Okay, I know that “too fast” is a relative term. I don’t think that should matter. Skyrim scales difficulty for a while, but then, abruptly, the end of the scaling arrives and nothing can possibly fight you past level 30.
Not only that, there are no merchants or items that I really want to pick up after about level 10. Nowadays, I leave a wake of bodies litter behind me after every battle, veritable heaps of garbage that will sit neglected and lonely in caves and forests across the country, until the end of time.
Because why should I bother grabbing that thousandth crappy magic item? There’s no reason to make money in Skyrim, because no one has any items of value past a certain level.
I am the 1% of Skyrim, but I can’t even buy luxury goods!
Why not just keep making monsters stronger? I wouldn’t mind. What about a wealthy, 1% city somewhere where everything is expensive and high-level? What about an area with all the high-level monsters?
But no. We have to leave it up to the mod community.

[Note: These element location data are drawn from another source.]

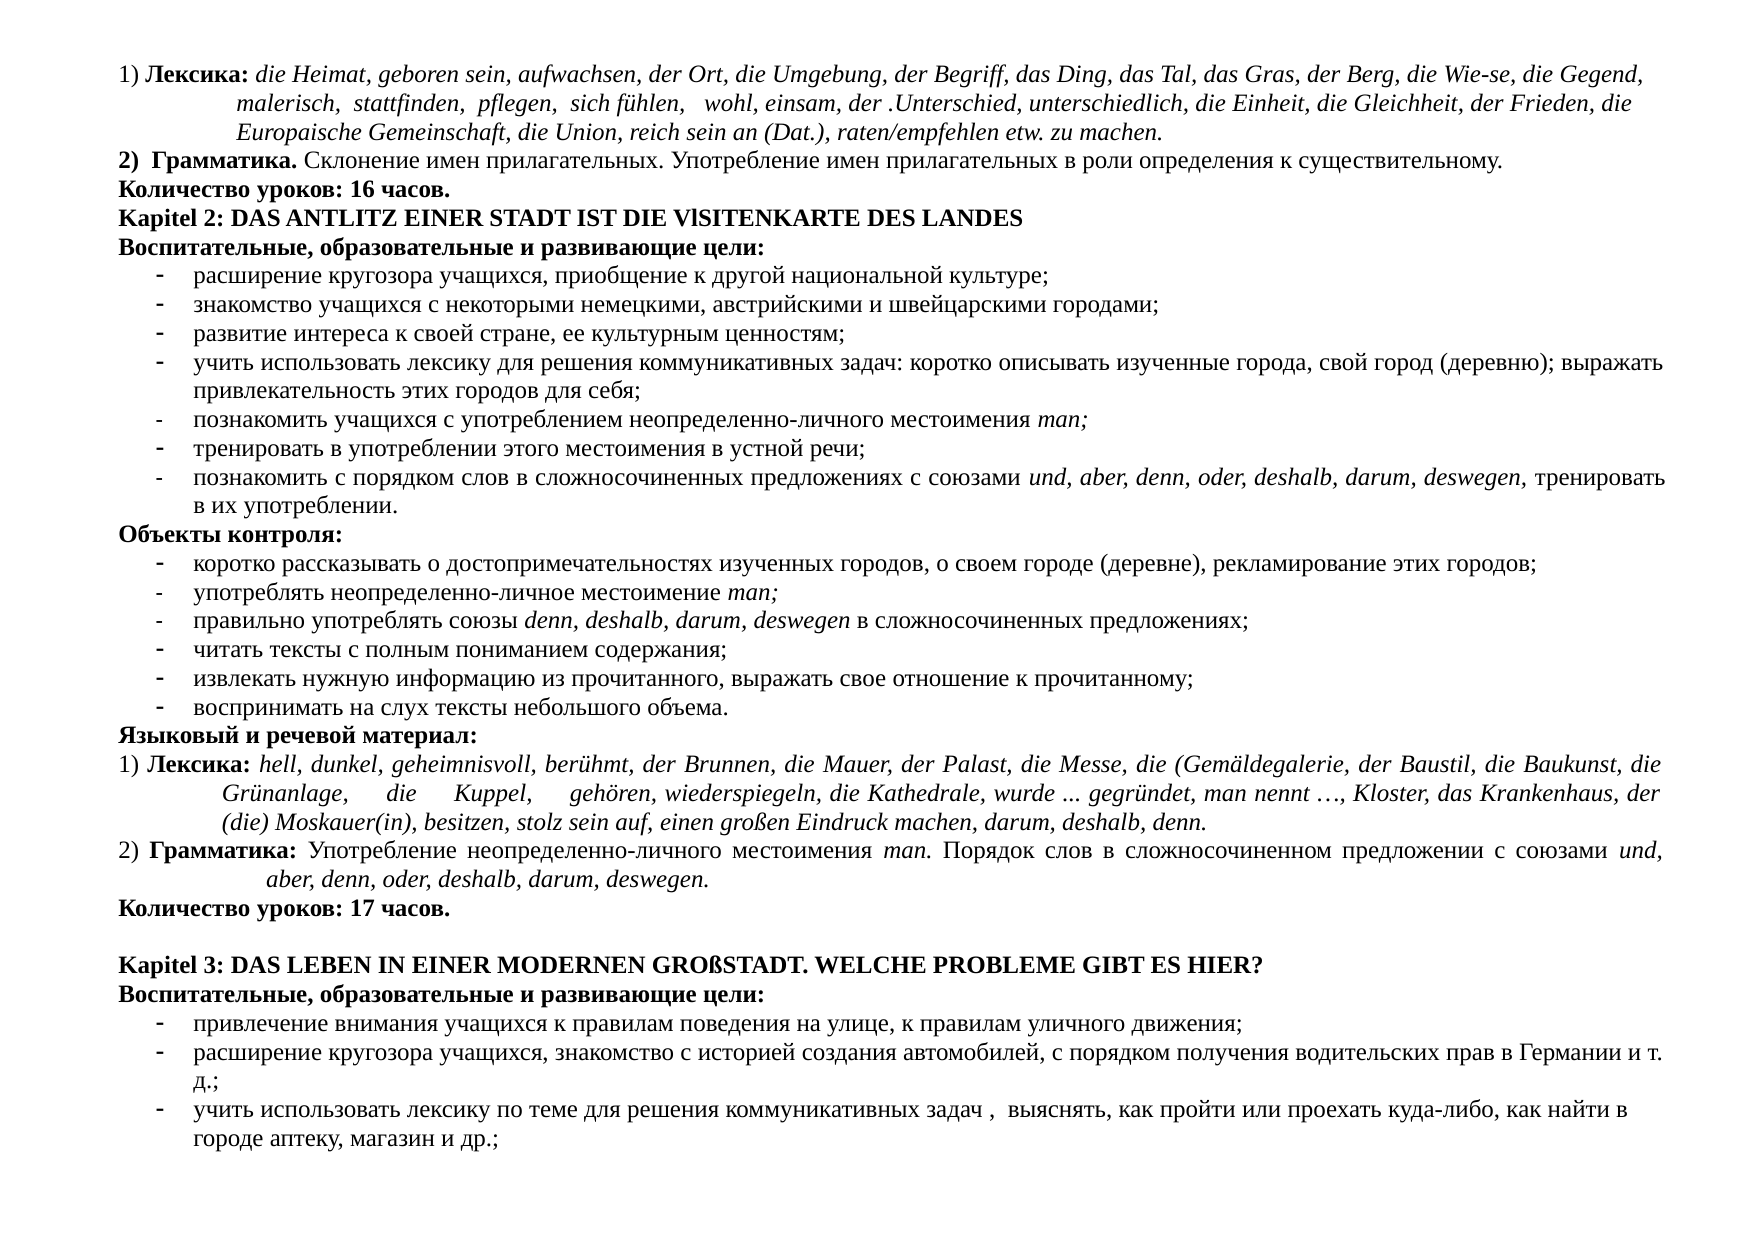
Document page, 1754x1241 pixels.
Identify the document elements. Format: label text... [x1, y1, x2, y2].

list извлекать нужную информацию из прочитанного, выражать свое отношение к прочитанному; [156, 663, 1665, 692]
list учить использовать лексику для решения коммуникативных задач: коротко описывать изученные города, свой город (деревню); выражать привлекательность этих городов для себя; [156, 347, 1665, 404]
text Количество уроков: 16 часов. [118, 174, 1665, 203]
text Kapitel 3: DAS LEBEN IN EINER MODERNEN GROßSTADT. WELCHE PROBLEME GIBT ES HIER? [118, 950, 1665, 979]
text 2) Грамматика. Склонение имен прилагательных. Употребление имен прилагательных в роли определения к существительному. [118, 145, 1665, 174]
list расширение кругозора учащихся, знакомство с историей создания автомобилей, с порядком получения водительских прав в Германии и т. д.; [156, 1037, 1665, 1094]
text Языковый и речевой материал: [118, 720, 1665, 749]
list познакомить учащихся с употреблением неопределенно-личного местоимения man; [156, 404, 1665, 433]
list учить использовать лексику по теме для решения коммуникативных задач , выяснять, как пройти или проехать куда-либо, как найти в городе аптеку, магазин и др.; [156, 1094, 1665, 1152]
text 2) Грамматика: Употребление неопределенно-личного местоимения man. Порядок слов в сложносочиненном предложении с союзами und, aber, denn, oder, deshalb, darum, deswegen. [118, 835, 1665, 893]
text Количество уроков: 17 часов. [118, 893, 1665, 922]
text Kapitel 2: DAS ANTLITZ EINER STADT IST DIE VlSITENKARTE DES LANDES [118, 203, 1665, 232]
text 1) Лексика: die Heimat, geboren sein, aufwachsen, der Ort, die Umgebung, der Begriff, das Ding, das Tal, das Gras, der Berg, die Wie-se, die Gegend, malerisch, stattfinden, pflegen, sich fühlen, wohl, einsam, der .Unterschied, unterschiedlich, die Einheit, die Gleichheit, der Frieden, die Europaische Gemeinschaft, die Union, reich sein an (Dat.), raten/empfehlen etw. zu machen. [118, 59, 1665, 145]
list познакомить с порядком слов в сложносочиненных предложениях с союзами und, aber, denn, oder, deshalb, darum, deswegen, тренировать в их употреблении. [156, 462, 1665, 519]
text Воспитательные, образовательные и развивающие цели: [118, 232, 1665, 260]
text Объекты контроля: [118, 519, 1665, 548]
list расширение кругозора учащихся, приобщение к другой национальной культуре; [156, 260, 1665, 289]
list знакомство учащихся с некоторыми немецкими, австрийскими и швейцарскими городами; [156, 289, 1665, 318]
text Воспитательные, образовательные и развивающие цели: [118, 979, 1665, 1008]
list коротко рассказывать о достопримечательностях изученных городов, о своем городе (деревне), рекламирование этих городов; [156, 548, 1665, 577]
list тренировать в употреблении этого местоимения в устной речи; [156, 433, 1665, 462]
list употреблять неопределенно-личное местоимение man; [156, 577, 1665, 605]
list правильно употреблять союзы denn, deshalb, darum, deswegen в сложносочиненных предложениях; [156, 605, 1665, 634]
text 1) Лексика: hell, dunkel, geheimnisvoll, berühmt, der Brunnen, die Mauer, der Palast, die Messe, die (Gemäldegalerie, der Baustil, die Baukunst, die Grünanlage, die Kuppel, gehören, wiederspiegeln, die Kathedrale, wurde ... gegründet, man nennt …, Kloster, das Krankenhaus, der (die) Moskauer(in), besitzen, stolz sein auf, einen großen Eindruck machen, darum, deshalb, denn. [118, 749, 1665, 835]
list развитие интереса к своей стране, ее культурным ценностям; [156, 318, 1665, 347]
list воспринимать на слух тексты небольшого объема. [156, 692, 1665, 720]
list читать тексты с полным пониманием содержания; [156, 634, 1665, 663]
list привлечение внимания учащихся к правилам поведения на улице, к правилам уличного движения; [156, 1008, 1665, 1037]
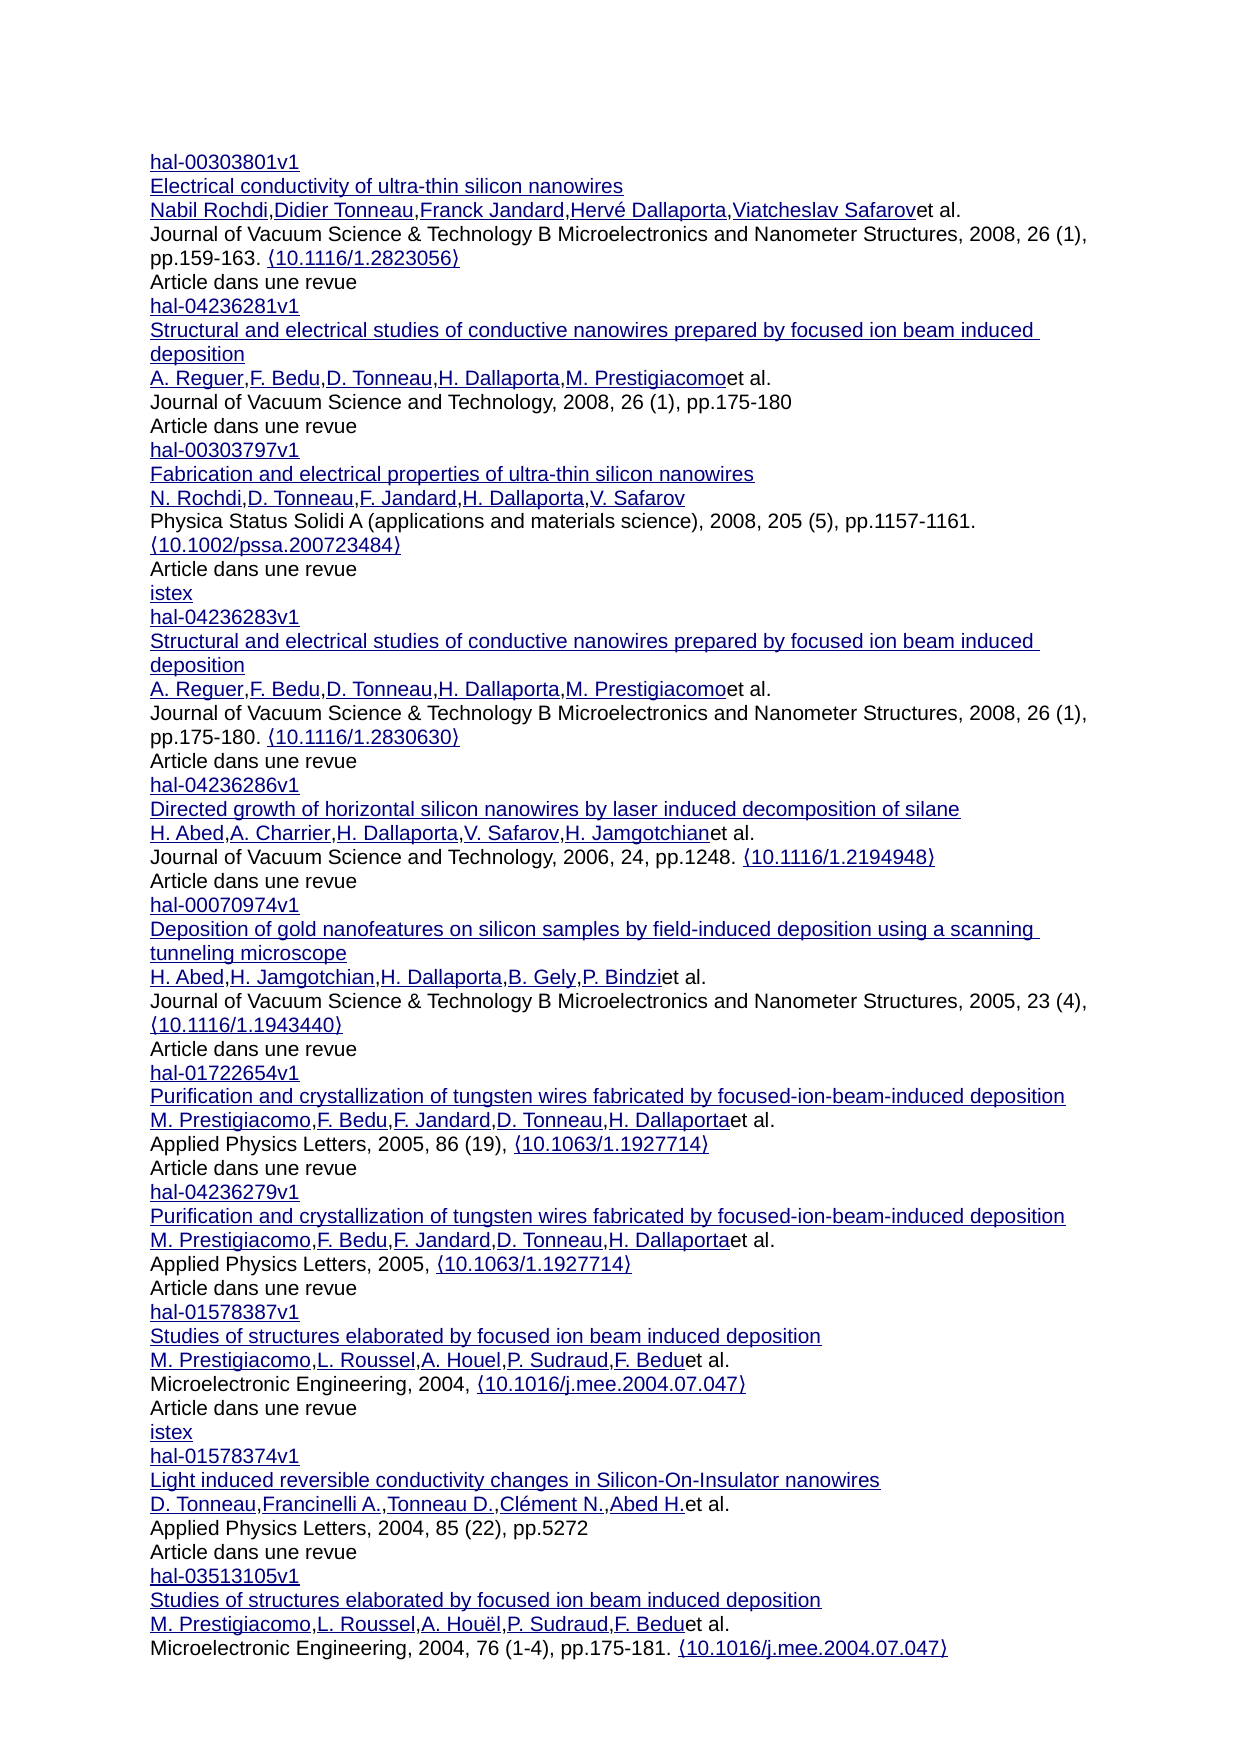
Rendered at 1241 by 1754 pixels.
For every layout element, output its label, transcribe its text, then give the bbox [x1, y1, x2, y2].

table_cell Fabrication and electrical properties of ultra-thin silicon nanowires N. Rochdi,D. Tonneau,F. Jandard,H. Dallaporta,V. Safarov Physica Status Solidi A (applications and materials science), 2008, 205 (5), pp.1157-1161. ⟨10.1002/pssa.200723484⟩ Article dans une revue istex hal-04236283v1 [150, 461, 1090, 629]
table_cell Purification and crystallization of tungsten wires fabricated by focused-ion-beam-induced deposition M. Prestigiacomo,F. Bedu,F. Jandard,D. Tonneau,H. Dallaportaet al. Applied Physics Letters, 2005, ⟨10.1063/1.1927714⟩ Article dans une revue hal-01578387v1 [150, 1204, 1090, 1324]
table_cell Deposition of gold nanofeatures on silicon samples by field-induced deposition using a scanning tunneling microscope H. Abed,H. Jamgotchian,H. Dallaporta,B. Gely,P. Bindziet al. Journal of Vacuum Science & Technology B Microelectronics and Nanometer Structures, 2005, 23 (4), ⟨10.1116/1.1943440⟩ Article dans une revue hal-01722654v1 [150, 917, 1090, 1084]
table_cell Structural and electrical studies of conductive nanowires prepared by focused ion beam induced deposition A. Reguer,F. Bedu,D. Tonneau,H. Dallaporta,M. Prestigiacomoet al. Journal of Vacuum Science & Technology B Microelectronics and Nanometer Structures, 2008, 26 (1), pp.175-180. ⟨10.1116/1.2830630⟩ Article dans une revue hal-04236286v1 [150, 629, 1090, 797]
table_cell Electrical conductivity of ultra-thin silicon nanowires Nabil Rochdi,Didier Tonneau,Franck Jandard,Hervé Dallaporta,Viatcheslav Safarovet al. Journal of Vacuum Science & Technology B Microelectronics and Nanometer Structures, 2008, 26 (1), pp.159-163. ⟨10.1116/1.2823056⟩ Article dans une revue hal-04236281v1 [150, 174, 1090, 318]
table_cell Light induced reversible conductivity changes in Silicon-On-Insulator nanowires D. Tonneau,Francinelli A.,Tonneau D.,Clément N.,Abed H.et al. Applied Physics Letters, 2004, 85 (22), pp.5272 Article dans une revue hal-03513105v1 [150, 1468, 1090, 1587]
table_cell Directed growth of horizontal silicon nanowires by laser induced decomposition of silane H. Abed,A. Charrier,H. Dallaporta,V. Safarov,H. Jamgotchianet al. Journal of Vacuum Science and Technology, 2006, 24, pp.1248. ⟨10.1116/1.2194948⟩ Article dans une revue hal-00070974v1 [150, 797, 1090, 917]
table_cell Studies of structures elaborated by focused ion beam induced deposition M. Prestigiacomo,L. Roussel,A. Houel,P. Sudraud,F. Beduet al. Microelectronic Engineering, 2004, ⟨10.1016/j.mee.2004.07.047⟩ Article dans une revue istex hal-01578374v1 [150, 1324, 1090, 1468]
table_cell Structural and electrical studies of conductive nanowires prepared by focused ion beam induced deposition A. Reguer,F. Bedu,D. Tonneau,H. Dallaporta,M. Prestigiacomoet al. Journal of Vacuum Science and Technology, 2008, 26 (1), pp.175-180 Article dans une revue hal-00303797v1 [150, 318, 1090, 461]
table_cell Purification and crystallization of tungsten wires fabricated by focused-ion-beam-induced deposition M. Prestigiacomo,F. Bedu,F. Jandard,D. Tonneau,H. Dallaportaet al. Applied Physics Letters, 2005, 86 (19), ⟨10.1063/1.1927714⟩ Article dans une revue hal-04236279v1 [150, 1084, 1090, 1204]
table_cell hal-00303801v1 [150, 150, 1090, 174]
table_cell Studies of structures elaborated by focused ion beam induced deposition M. Prestigiacomo,L. Roussel,A. Houël,P. Sudraud,F. Beduet al. Microelectronic Engineering, 2004, 76 (1-4), pp.175-181. ⟨10.1016/j.mee.2004.07.047⟩ [150, 1588, 1090, 1659]
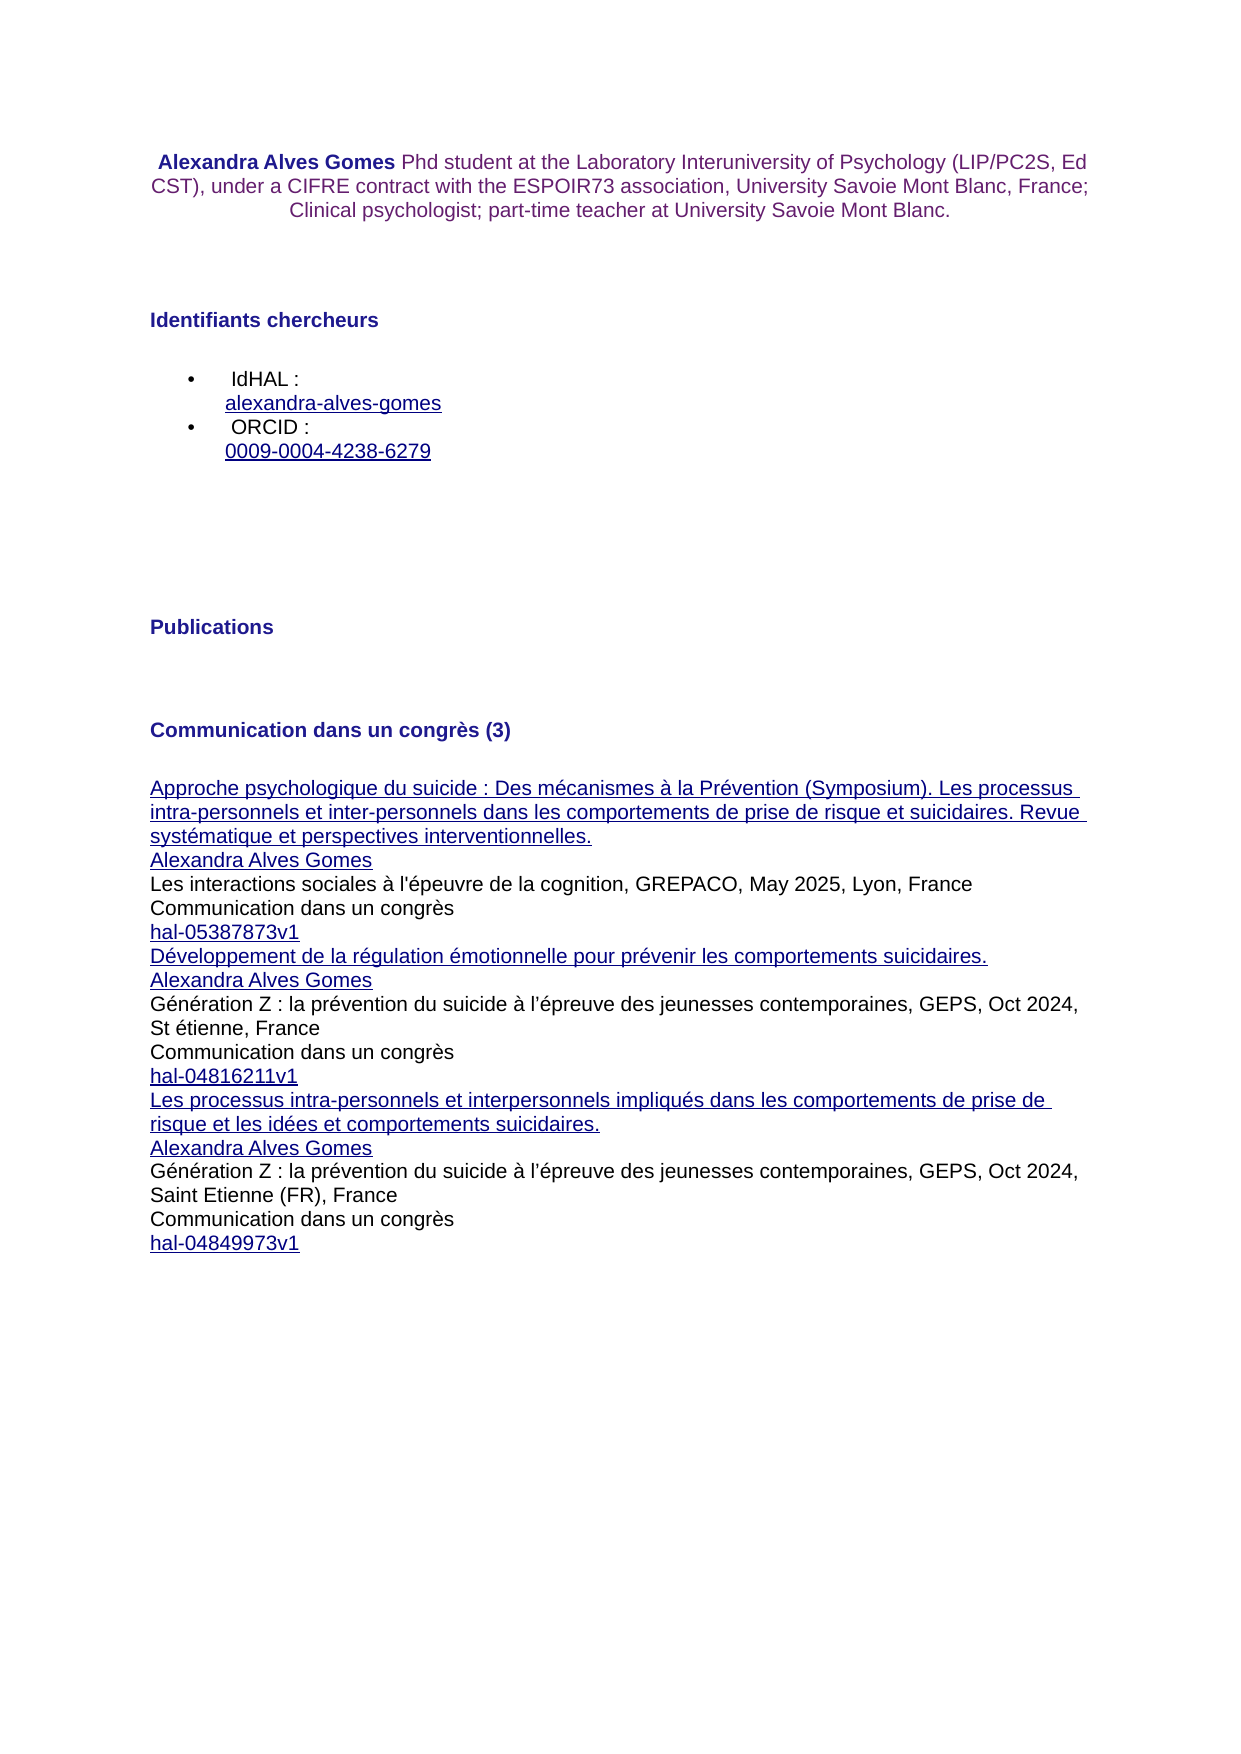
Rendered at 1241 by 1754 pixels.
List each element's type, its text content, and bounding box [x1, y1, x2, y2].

subtitle Identifiants chercheurs [150, 308, 1090, 332]
list IdHAL : [187, 367, 1090, 391]
table_header Approche psychologique du suicide : Des mécanismes à la Prévention (Symposium). Les processus intra-personnels et inter-personnels dans les comportements de prise de risque et suicidaires. Revue systématique et perspectives interventionnelles. Alexandra Alves Gomes Les interactions sociales à l'épeuvre de la cognition, GREPACO, May 2025, Lyon, France Communication dans un congrès hal-05387873v1 [150, 776, 1090, 944]
list alexandra-alves-gomes [187, 391, 1090, 414]
subtitle Alexandra Alves Gomes Phd student at the Laboratory Interuniversity of Psychology (LIP/PC2S, Ed CST), under a CIFRE contract with the ESPOIR73 association, University Savoie Mont Blanc, France; Clinical psychologist; part-time teacher at University Savoie Mont Blanc. [150, 150, 1090, 222]
subtitle Publications [150, 614, 1090, 638]
table_cell Les processus intra-personnels et interpersonnels impliqués dans les comportements de prise de risque et les idées et comportements suicidaires. Alexandra Alves Gomes Génération Z : la prévention du suicide à l’épreuve des jeunesses contemporaines, GEPS, Oct 2024, Saint Etienne (FR), France Communication dans un congrès hal-04849973v1 [150, 1088, 1090, 1255]
subtitle Communication dans un congrès (3) [150, 718, 1090, 742]
table_cell Développement de la régulation émotionnelle pour prévenir les comportements suicidaires. Alexandra Alves Gomes Génération Z : la prévention du suicide à l’épreuve des jeunesses contemporaines, GEPS, Oct 2024, St étienne, France Communication dans un congrès hal-04816211v1 [150, 944, 1090, 1087]
list ORCID : [187, 414, 1090, 438]
list 0009-0004-4238-6279 [187, 438, 1090, 462]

5. The Story is Boring and Unoriginal
There can not possibly be another RPG that has sold so many copies and had such an uninspiring story. I’m the Dragonborn? I can talk to dragons? There’s a dragon that wants to eat the world? End story.
I don’t mind the world-saving bit, I would just like to be brought there creatively, via the meandering path of Baldur’s Gate or chaos of Mass Effect, not the business presentation of there-was-a-prophecy-and-you’re-the-guy.
All of the Elder Scrolls have relied on prophecies of a stranger with an uncertain whatever and an unwritten who-cares, as dictated by some old man in a remote location.
Then again, it’s hard to create a compelling narrative when you can’t have a single memorable character in the game.